On July 11, 1986, a military airplane crashed at 2:00 AM in the Sequoia National Forest in California, killing the pilot and causing a 150-acre brush fire. It was a crash the United States Air Force didn’t want anyone to know about.
The reason was because the airplane that had crashed was the secret Lockheed F-117 Nighthawk. The F-117 was on a test flight when the incident occurred and was a top-secret project. The Air Force immediately cordoned off the area of Kern River Canyon, where the crash had happened, and restricted the airspace above it in an effort to keep prying eyes off the remains of the new aircraft.
The response from the Air Force was vague, as they stated only that a military aircraft had crashed in the Sequoia National Forest. The statement from the Kern County Sheriff’s Office was similar, saying that a military aircraft had crashed in the area, and the whole area had been restricted, including the airspace above the crash, by the Air Force. The Air Force wouldn’t give any additional details about what had happened to the press, only saying that the aircraft wasn’t a bomber and wasn’t armed.
Air Force personnel began cleaning up the crash site and the debris of the F-117 Nighthawk while armed personnel patrolled the perimeter keeping unauthorized visitors away. Investigators started collecting pieces of the debris and examining the site to determine the cause of the crash. The dirt around the crash site was dug through and then sifted during the cleanup to find any pieces of classified equipment. The cleanup team even detonated an explosive charge to free parts buried in the hillside.

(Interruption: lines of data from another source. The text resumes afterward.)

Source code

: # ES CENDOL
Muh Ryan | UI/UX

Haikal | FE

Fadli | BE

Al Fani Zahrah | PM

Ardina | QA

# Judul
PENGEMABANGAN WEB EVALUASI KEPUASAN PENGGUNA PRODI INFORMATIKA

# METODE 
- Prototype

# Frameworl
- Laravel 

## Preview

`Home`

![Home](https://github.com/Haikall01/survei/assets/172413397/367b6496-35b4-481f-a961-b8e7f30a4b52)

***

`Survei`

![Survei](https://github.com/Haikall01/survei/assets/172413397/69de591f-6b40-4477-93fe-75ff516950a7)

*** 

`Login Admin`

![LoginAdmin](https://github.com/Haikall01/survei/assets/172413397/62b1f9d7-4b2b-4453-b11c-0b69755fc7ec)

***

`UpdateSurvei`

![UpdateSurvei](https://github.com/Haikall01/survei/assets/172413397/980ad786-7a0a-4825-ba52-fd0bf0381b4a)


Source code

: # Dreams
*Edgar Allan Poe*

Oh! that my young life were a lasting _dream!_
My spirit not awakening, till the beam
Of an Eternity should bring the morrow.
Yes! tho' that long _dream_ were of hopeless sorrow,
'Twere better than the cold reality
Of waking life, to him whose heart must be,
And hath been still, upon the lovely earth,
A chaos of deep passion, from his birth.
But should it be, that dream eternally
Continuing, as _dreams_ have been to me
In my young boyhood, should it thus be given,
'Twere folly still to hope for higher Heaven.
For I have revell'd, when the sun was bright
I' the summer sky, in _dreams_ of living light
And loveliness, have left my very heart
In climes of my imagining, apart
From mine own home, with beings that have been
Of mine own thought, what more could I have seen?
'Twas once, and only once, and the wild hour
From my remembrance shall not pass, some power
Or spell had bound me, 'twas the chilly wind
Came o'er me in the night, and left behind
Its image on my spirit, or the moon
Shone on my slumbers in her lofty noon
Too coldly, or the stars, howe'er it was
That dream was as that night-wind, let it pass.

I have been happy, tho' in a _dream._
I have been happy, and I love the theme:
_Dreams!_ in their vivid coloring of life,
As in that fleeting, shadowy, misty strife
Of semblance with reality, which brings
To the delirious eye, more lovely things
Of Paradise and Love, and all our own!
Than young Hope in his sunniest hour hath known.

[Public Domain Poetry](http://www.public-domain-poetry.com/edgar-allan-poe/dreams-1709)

The Air Force then brought in a crashed F-101A Voodoo, an aircraft that had been out of service with the Air Force since 1972 and with the Air National Guard since 1982. The crashed Voodoo had been in storage at the secretive Area 51 in Nevada for more than 20 years, and it was broken up and put in place of the F-117 debris. Almost a month later, the Air Force said it had withdrawn the armed guards, and the area was no longer restricted.
The next day after the area became unrestricted, a reporter and photographer from KERO-TV in nearby Bakersfield, California, went to the site by helicopter. They thought they wouldn’t find any pieces of the wreckage after the Air Force’s extensive cleanup, but instead, they located many pieces of debris. They gathered three bags of pieces they found and later showed them on the station’s evening newscast. They then turned the bags over to an Air Force public affairs officer.
The secretive nature of the incident only increased the public interest in what had happened. Many speculated that the flight had originated from Edwards Air Force Base in California, which was only about 80 miles away from the site of the crash and a known area for testing new, advanced aircraft.
Further speculation arose on what kind of aircraft had crashed when rumors circulated that it was a secret aircraft known as an F-19, the existence of which had never been confirmed by the Air Force but was believed to be a new type of fighter.
News agencies had already begun reporting that the plane was believed to be one of Lockheed’s top-secret stealth fighter jets and were calling it an F-19 since the Air Force had skipped this design number, going from F-18 to an F-20 fighter aircraft. The Pentagon did acknowledge that it was working on a stealth bomber, which would later become the Northrop Grumman B-2 Spirit, but never that the aircraft that had crashed was a new stealth fighter.
The F-117 Nighthawk program started in the late 1970s after Lockheed Martin’s Skunk Works won a competition for a new stealth fighter design. In 1981, the F-117 had its first test flight and was delivered to the Air Force the following year.
The aircraft was still kept a secret until 1988 when the development was made aware to the public, though no one knew what it looked like until 1990. A total of 64 Nighthawks were built, and it saw action in the Gulf War and Yugoslav Wars. The aircraft was retired in 2008 and replaced with the F-22 Raptor, though a fleet of F-117s is still maintained today.